取り組む課題 →
a – ミマール・シナンの話によると、1990年代にイスタンブールで立ち上げられたのはどのようなプロジェクトですか。
b – 次の(i)〜(iii)がミマール・シナンの話の内容と合っているかどうかを判断し、それぞれ「はい」か「いいえ」で答え、根拠となる本文の語句をそのまま引用しなさい。
(i) シナンはオスマントルコ帝国のスルタンのために建築物を造った。
(ii) 修復プロジェクトで最も困難だったのは、モスクの屋根の修復であった。
(iii) シナンの名を知る人は多いと述べられている。
c – ミマール・シナンの話を、本文が終わったところから書き継ぎなさい。

ページ抜粋 →
偉大なる建築家「ミマール・シナン」のお話

お砂糖は脳の「エネルギー源」とうことで、
毎月一回頭脳明晰で、後世に名を残した人物にスポットを当てています。

今日は、400年後の人々に貴重な手紙を残した
偉大なる建築家「ミマール・シナン」をピックアップします。

ミマール・シナンは、オスマントルコ帝国のスルタン(君主)のために、
莫大な数の建築物を造った人物です。
かの、フランク・ロイド・ライトが歴史上もっとも尊敬した建築家といわれています。

が、おそらく、シナンの名を知る人はそう多くはいないと思います。
ここで、彼が残した逸話の中で最も印象的なものを一つ紹介しましょう。

1990年代、イスタンブールで、16世紀に建造されたある
モスクの修復プロジェクトが立ち上げられました。
このプロジェクトで最も困難なのは、もろくなってしまった石のアーチを
どのように修復するかでした。チームは、作業にとりかかり、アーチを
支えている重要な石であるキーストーンをはずそうとしたその時に
彼らは、驚くものを発見したのです。

抽出データ →
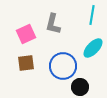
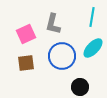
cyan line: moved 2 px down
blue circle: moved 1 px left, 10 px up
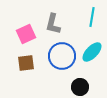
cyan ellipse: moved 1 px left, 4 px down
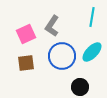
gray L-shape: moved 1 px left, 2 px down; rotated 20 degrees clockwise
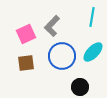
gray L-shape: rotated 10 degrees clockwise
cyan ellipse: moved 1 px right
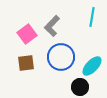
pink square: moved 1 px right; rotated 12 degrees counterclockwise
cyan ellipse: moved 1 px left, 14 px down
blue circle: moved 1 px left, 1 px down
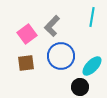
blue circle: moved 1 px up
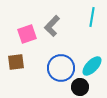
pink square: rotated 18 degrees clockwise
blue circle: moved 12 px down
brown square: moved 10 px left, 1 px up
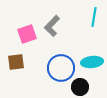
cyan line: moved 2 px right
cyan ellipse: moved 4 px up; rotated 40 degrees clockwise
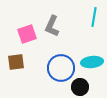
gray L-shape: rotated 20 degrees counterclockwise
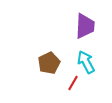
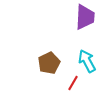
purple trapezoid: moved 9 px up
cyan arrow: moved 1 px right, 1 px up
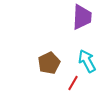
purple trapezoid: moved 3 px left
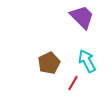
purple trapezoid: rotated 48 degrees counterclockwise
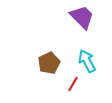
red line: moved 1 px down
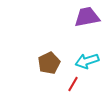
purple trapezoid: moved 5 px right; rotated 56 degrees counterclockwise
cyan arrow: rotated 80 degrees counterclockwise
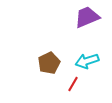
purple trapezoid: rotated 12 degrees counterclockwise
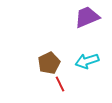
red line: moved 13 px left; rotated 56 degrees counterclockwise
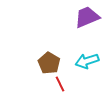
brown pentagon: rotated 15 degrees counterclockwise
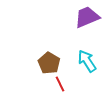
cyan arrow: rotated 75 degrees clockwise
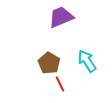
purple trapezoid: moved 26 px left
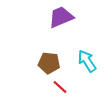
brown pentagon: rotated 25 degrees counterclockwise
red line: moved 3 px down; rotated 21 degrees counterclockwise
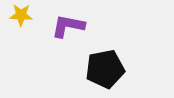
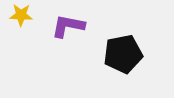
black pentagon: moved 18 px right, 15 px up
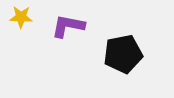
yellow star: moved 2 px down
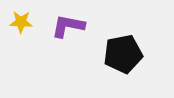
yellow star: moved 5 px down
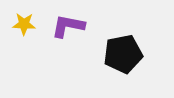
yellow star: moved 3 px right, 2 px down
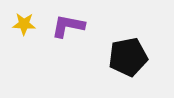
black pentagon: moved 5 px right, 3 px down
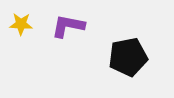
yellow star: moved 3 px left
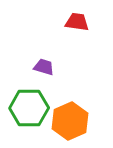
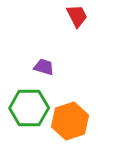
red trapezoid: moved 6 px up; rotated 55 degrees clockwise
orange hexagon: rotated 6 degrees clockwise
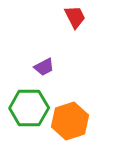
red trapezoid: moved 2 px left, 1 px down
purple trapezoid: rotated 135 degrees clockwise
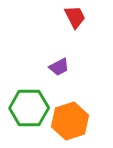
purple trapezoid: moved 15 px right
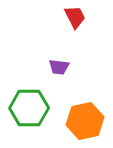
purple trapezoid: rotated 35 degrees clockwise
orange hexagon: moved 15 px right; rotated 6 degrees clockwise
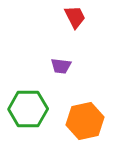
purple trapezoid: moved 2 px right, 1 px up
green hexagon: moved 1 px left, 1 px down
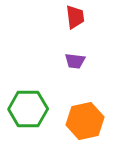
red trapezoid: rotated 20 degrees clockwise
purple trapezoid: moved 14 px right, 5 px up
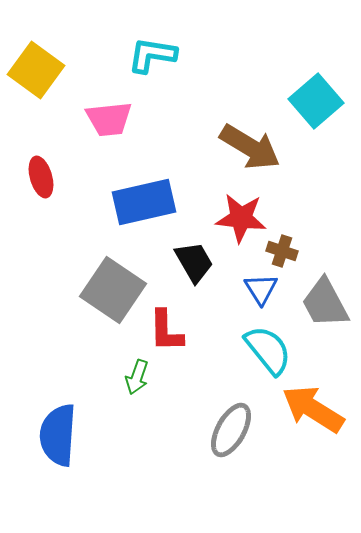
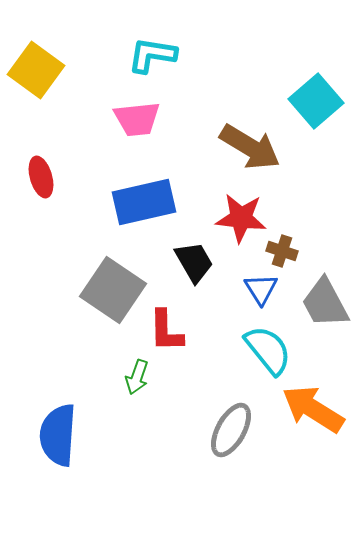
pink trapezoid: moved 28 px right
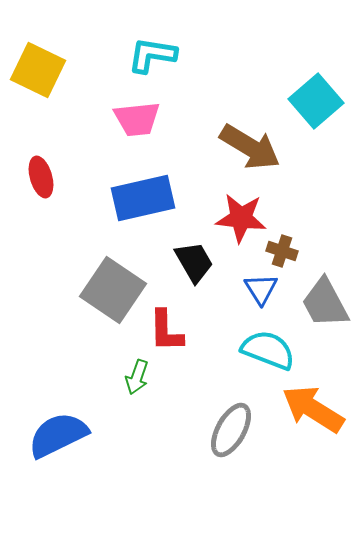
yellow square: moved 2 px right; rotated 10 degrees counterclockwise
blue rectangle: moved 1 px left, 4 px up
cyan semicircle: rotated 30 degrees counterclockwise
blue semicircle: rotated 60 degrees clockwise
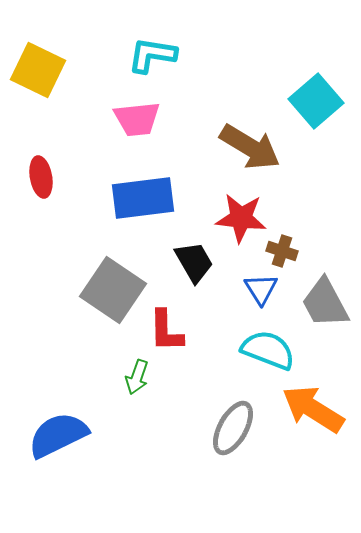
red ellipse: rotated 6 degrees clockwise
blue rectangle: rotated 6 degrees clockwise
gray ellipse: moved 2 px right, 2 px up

解答例 →
a – 16世紀に建造されたあるモスクの修復プロジェクトです。

b –
(i) はい。「莫大な数の建築物を造った人物です」
(ii) いいえ。「最も困難なのは、もろくなってしまった石のアーチを」
(iii) いいえ。「シナンの名を知る人はそう多くはいないと思います」

c –
それは、何枚かの用紙が入ったガラス管でした。

その用紙こそ、ミマール・シナンが400年前に書いた手紙だったんですね。
手紙には、「我々が建造したこの建物の石は400年が寿命で、
あなた方は、アーチを作り直そうとするだろう。
でも、おそらく、建築技術が進み、あなた方は、石のアーチを
作り直す経験を持っていないでしょうから、
この手紙にその方法を書きます。」というような内容で、
ちゃんと、図面を工法の資料も添えられていました。

400年という石の寿命を見事言い当てているばかりか
400年後に建物を直してくれる人に対して、その方法を
手ほどきまでしてくれているんです。

でも、どうして、彼はこんな手紙を残したんでしょうか?
おそらく、このモスクを心から愛していたからではないでしょうか?
彼は、建築家として、偉大なる建築物に対する尊敬を常にもっている人でした。

その証拠に、エジプトのピラミッドを彼は、破壊しませんでした。
というのは、オスマントルコが、エジプトのカイロを占拠した際に、
シナンはカイロにおける建築部門のリーダーにまで昇進していて、
彼には、オスマントルコ帝国の都市計画に合致しない建物を
すべて取り壊すという権利が与えられていたんです。
けれども、彼は、カイロのピラミッドを壊さず、そのかわり、
ピラミッドの構造システムをくまなく勉強し
世界初のピラミッドの修復者となりました。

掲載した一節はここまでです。